(Kutipan Teks):

6 B. Rumusan Masalah Berdasarkan latar belakang yang telah dikemukakan di atas, maka masalah yang ingin dipecahkan dalam penelitian ini dirumuskan sebagai berikut: Apakah penerapan pendekatan saintifik pada pembelajaran fisika menggunakan authentic assessment dapat meningkatkan kemampuan kognitif dan keterampilan proses sains siswa kelas X? Rumusan masalah di atas secara spesifik dapat dijabarkan menjadi pertanyaan-pertanyaan penelitian sebagai berikut: 1. Bagaimanakah peningkatan kemampuan kognitif siswa pada pembelajaran fisika sebagai impak penerapan pendekatan saintifik menggunakan authentic assessment? 2. Bagaimanakah peningkatan keterampilan proses sains siswa pada pembelajaran fisika sebagai impak penerapan pendekatan saintifik menggunakan authentic assessment? 3. Bagaimanakah sikap siswa terhadap penerapan pendekatan saintifik dalam pembelajaran fisika menggunakan authentic assessment? C. Batasan Masalah Untuk lebih memfokuskan kajian penelitian ini, maka dilakukan pembatasan ruang lingkup penelitian sebagai berikut: 1. Peningkatan kemampuan kognitif diukur dengan tes kemampuan kognitif (pretest dan posttest) hasilnya dihitung menggunakan gain yang dinormalisasi, peningkatan kemampuan kognitif dihitung untuk setiap pertemuan. Indikator kemampuan kognitif dibatasi pada aspek kognitif C 1 (mengingat), C 2 (memahami), C 3 (menerapkan), dan C 4 (menganalisis), dan meliputi dimensi pengetahuan K 1 (Faktual), K 2 (konseptual), dan K 3 (prosedural). 2. Peningkatan keterampilan proses sains diukur dengan menggunakan tes (pretest dan posttest) dan hasilnya dihitung menggunakan gain yang dinormalisasi. Peningkatan keterampilan proses sains dihitung untuk setiap

7 pertemuan. Peningkatan keterampilan proses sain yang diukur meliputi mengamati, mengidentifikasi variabel, memprediksi, berhipotesis, menginterpretasi data dan menyimpulkan. 3. Penerapan pendekatan saintifik pada pembelajaran fisika menggunakan authentic assessment dibatasi hanya pada standar kompetensi 4. Menerapkan konsep kalor dan prinsip konservasi energi pada berbagai perubahan energi dan kompetensi pada kurikulum satuan tingkat pendidikan (KTSP) D. Tujuan Penelitian Berdasarkan rumusan masalah yang telah dikemukakan di atas, tujuan penelitian ini adalah: 1. Mendapatkan gambaran tentang peningkatan kemampuan kognitif siswa sebagai impak penerapan pendekatan saintifik pada pembelajaran fisika menggunakan authentic assessment. 2. Mendapatkan gambaran tentang peningkatan keterampilan proses sains siswa sebagai impak penerapan pendekatan saintifik pada pembelajaran fisika menggunakan authentic assessment. 3. Mendapatkan gambaran tentang sikap siswa terhadap penerapan pendekatan saintifik pada pembelajaran fisika menggunakan authentic assessment. E. Manfaat Penelitian Hasil penelitian ini dapat dijadikan bukti tentang potensi pendekatan saintifik pada pembelajaran fisika menggunakan authentic assessment dapat meningkatkan kemampuan kognitif dan keterampilan proses sains siswa dan dapat dimanfaatkan oleh berbagai pihak yang berkepentingan untuk berbagai kepentingan, seperti: guru-guru sekolah menengah, para mahasiswa di LPTK, praktisi pendidikan dan lain-lain.

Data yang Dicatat
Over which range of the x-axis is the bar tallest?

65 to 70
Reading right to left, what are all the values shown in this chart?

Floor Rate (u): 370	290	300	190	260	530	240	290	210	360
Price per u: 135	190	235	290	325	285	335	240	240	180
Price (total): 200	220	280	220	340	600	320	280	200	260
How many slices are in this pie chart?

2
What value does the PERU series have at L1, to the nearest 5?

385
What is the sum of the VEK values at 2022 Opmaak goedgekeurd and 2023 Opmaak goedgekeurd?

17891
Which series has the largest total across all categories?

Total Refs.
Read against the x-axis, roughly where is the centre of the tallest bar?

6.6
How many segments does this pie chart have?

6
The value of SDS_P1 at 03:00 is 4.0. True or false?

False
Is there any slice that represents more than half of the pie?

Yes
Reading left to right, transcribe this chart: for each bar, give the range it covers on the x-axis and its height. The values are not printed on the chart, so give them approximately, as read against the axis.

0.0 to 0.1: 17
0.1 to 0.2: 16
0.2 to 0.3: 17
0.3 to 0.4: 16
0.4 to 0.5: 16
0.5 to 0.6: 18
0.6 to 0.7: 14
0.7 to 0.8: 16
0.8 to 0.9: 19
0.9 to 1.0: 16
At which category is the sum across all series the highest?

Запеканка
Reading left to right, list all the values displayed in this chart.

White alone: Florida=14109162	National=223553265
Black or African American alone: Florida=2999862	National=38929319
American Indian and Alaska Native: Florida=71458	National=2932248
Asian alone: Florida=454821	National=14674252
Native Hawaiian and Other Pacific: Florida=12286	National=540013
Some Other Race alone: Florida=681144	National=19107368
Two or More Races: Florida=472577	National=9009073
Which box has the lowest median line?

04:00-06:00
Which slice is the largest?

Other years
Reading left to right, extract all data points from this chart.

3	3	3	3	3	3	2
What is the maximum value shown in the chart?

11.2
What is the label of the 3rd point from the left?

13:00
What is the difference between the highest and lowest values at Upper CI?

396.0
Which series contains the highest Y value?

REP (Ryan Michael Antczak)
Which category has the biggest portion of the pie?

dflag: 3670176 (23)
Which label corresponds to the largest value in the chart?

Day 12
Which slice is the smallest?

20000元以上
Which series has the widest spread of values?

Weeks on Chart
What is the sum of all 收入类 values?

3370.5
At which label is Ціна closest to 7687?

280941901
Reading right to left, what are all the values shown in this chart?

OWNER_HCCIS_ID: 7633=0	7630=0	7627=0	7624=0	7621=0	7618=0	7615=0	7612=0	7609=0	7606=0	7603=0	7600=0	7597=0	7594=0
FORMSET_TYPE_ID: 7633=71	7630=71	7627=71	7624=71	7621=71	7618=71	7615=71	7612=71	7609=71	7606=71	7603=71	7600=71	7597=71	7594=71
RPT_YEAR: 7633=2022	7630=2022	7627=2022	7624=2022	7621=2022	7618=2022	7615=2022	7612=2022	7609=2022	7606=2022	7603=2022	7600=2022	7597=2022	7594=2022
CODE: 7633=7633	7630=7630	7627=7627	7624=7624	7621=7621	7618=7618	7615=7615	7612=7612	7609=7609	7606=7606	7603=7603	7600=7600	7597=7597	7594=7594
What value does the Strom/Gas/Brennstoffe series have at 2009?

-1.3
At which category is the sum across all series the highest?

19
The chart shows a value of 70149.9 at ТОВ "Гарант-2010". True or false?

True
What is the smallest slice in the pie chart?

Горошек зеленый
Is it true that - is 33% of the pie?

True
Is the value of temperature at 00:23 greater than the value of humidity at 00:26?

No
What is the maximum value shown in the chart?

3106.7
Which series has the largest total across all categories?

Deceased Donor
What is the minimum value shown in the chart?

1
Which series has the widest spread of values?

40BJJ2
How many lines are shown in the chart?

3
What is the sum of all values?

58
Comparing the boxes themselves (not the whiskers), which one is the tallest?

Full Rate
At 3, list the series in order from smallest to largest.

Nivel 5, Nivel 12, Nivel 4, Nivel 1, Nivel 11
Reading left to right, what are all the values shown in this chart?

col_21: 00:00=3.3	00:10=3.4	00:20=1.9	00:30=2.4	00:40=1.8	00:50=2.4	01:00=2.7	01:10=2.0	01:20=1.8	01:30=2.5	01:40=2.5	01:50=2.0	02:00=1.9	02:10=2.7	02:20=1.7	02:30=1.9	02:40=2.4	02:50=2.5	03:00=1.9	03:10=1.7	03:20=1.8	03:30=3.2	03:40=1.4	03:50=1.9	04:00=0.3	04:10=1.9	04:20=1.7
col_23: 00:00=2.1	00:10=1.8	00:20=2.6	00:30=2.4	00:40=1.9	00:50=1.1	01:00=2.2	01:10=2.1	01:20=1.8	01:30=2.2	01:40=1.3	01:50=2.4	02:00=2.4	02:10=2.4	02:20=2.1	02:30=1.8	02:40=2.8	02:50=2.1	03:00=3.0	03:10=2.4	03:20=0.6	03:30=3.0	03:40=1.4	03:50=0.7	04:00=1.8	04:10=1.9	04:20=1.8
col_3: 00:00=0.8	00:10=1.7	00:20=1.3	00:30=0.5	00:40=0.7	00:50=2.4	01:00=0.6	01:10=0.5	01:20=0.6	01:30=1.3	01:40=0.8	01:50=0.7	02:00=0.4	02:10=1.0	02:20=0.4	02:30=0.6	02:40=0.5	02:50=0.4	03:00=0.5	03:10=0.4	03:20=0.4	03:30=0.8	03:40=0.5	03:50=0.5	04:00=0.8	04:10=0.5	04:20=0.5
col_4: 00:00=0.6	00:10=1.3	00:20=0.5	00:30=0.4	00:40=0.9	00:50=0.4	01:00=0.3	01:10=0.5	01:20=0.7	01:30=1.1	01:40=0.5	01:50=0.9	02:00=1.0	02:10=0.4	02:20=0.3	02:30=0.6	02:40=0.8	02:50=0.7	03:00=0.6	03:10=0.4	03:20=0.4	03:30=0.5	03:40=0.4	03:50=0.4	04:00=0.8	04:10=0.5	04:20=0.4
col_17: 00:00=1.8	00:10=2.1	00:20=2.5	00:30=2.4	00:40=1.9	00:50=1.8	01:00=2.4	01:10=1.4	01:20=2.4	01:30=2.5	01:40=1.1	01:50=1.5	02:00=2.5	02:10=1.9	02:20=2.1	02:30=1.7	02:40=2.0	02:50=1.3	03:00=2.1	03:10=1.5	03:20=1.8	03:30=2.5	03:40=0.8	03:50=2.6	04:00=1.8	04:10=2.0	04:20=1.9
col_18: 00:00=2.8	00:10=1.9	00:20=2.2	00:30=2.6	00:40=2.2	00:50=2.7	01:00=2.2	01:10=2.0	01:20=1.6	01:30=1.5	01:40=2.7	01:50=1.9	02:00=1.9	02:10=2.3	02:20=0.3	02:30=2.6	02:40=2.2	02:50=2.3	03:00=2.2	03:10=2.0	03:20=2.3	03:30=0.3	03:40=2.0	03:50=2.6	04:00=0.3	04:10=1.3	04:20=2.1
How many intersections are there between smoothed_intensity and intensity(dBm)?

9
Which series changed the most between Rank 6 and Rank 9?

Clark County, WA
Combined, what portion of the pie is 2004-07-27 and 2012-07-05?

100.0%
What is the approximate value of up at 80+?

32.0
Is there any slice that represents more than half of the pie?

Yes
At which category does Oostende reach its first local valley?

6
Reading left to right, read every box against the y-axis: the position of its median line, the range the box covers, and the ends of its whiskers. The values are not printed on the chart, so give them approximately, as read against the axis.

(Tugas):
Berdasarkan kutipan tentang penelitian pendekatan saintifik dalam pembelajaran fisika:
(a) Aspek kognitif apa saja yang menjadi batas indikator kemampuan kognitif?
(b) Keterampilan proses sains apa saja yang diukur peningkatannya?
(c) Pihak mana saja yang disebut dapat memanfaatkan hasil penelitian ini?
Jawablah hanya berdasarkan isi kutipan tersebut.

(Jawaban Tertulis):
(a) C 1 (mengingat), C 2 (memahami), C 3 (menerapkan), dan C 4 (menganalisis).
(b) Mengamati, mengidentifikasi variabel, memprediksi, berhipotesis, menginterpretasi data, dan menyimpulkan.
(c) Guru-guru sekolah menengah, para mahasiswa di LPTK, praktisi pendidikan, dan lain-lain.